### INSTRUCTIONS FOR THE TASK
Take every record and write it out again exactly, with no images included.
Start of GIVEN ENTRIES
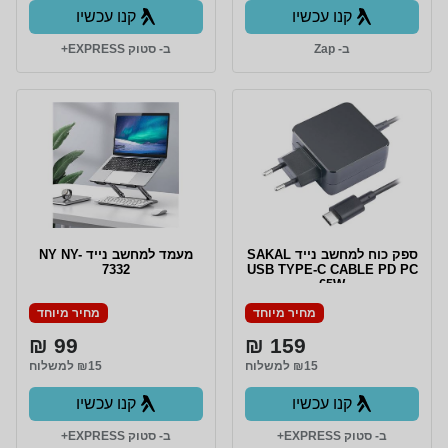
קנו עכשיו
קנו עכשיו
ב- Zap
ב- סטוק EXPRESS+
ספק כוח למחשב נייד SAKAL
מעמד למחשב נייד NY NY-
7332
USB TYPE-C CABLE PD PC
65W
מחיר מיוחד
מחיר מיוחד
99 ₪
159 ₪
₪15 למשלוח
₪15 למשלוח
קנו עכשיו
קנו עכשיו
ב- סטוק EXPRESS+
ב- סטוק EXPRESS+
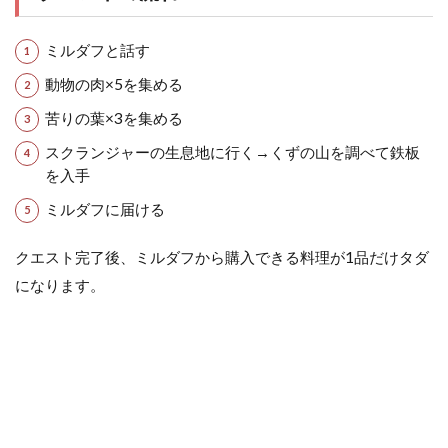
ミルダフと話す
動物の肉×5を集める
苦りの葉×3を集める
スクランジャーの生息地に行く→くずの山を調べて鉄板
を入手
ミルダフに届ける
クエスト完了後、ミルダフから購入できる料理が1品だけタダ
になります。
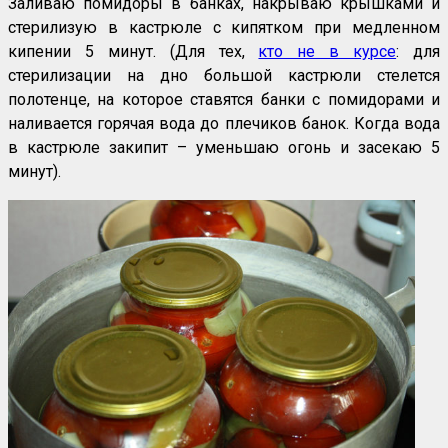
Заливаю помидоры в банках, накрываю крышками и
стерилизую в кастрюле с кипятком при медленном
кипении 5 минут. (Для тех,
кто не в курсе
: для
стерилизации на дно большой кастрюли стелется
полотенце, на которое ставятся банки с помидорами и
наливается горячая вода до плечиков банок. Когда вода
в кастрюле закипит – уменьшаю огонь и засекаю 5
минут).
End of GIVEN ENTRIES
### SOLUTION TO THIS EXERCISE
קנו עכשיו
קנו עכשיו
ב- Zap
ב- סטוק EXPRESS+
ספק כוח למחשב נייד SAKAL
מעמד למחשב נייד NY NY-
7332
USB TYPE-C CABLE PD PC
65W
מחיר מיוחד
מחיר מיוחד
99 ₪
159 ₪
₪15 למשלוח
₪15 למשלוח
קנו עכשיו
קנו עכשיו
ב- סטוק EXPRESS+
ב- סטוק EXPRESS+
ミルダフと話す
動物の肉×5を集める
苦りの葉×3を集める
スクランジャーの生息地に行く→くずの山を調べて鉄板
を入手
ミルダフに届ける
クエスト完了後、ミルダフから購入できる料理が1品だけタダ
になります。
Заливаю помидоры в банках, накрываю крышками и
стерилизую в кастрюле с кипятком при медленном
кипении 5 минут. (Для тех,
кто не в курсе
: для
стерилизации на дно большой кастрюли стелется
полотенце, на которое ставятся банки с помидорами и
наливается горячая вода до плечиков банок. Когда вода
в кастрюле закипит – уменьшаю огонь и засекаю 5
минут).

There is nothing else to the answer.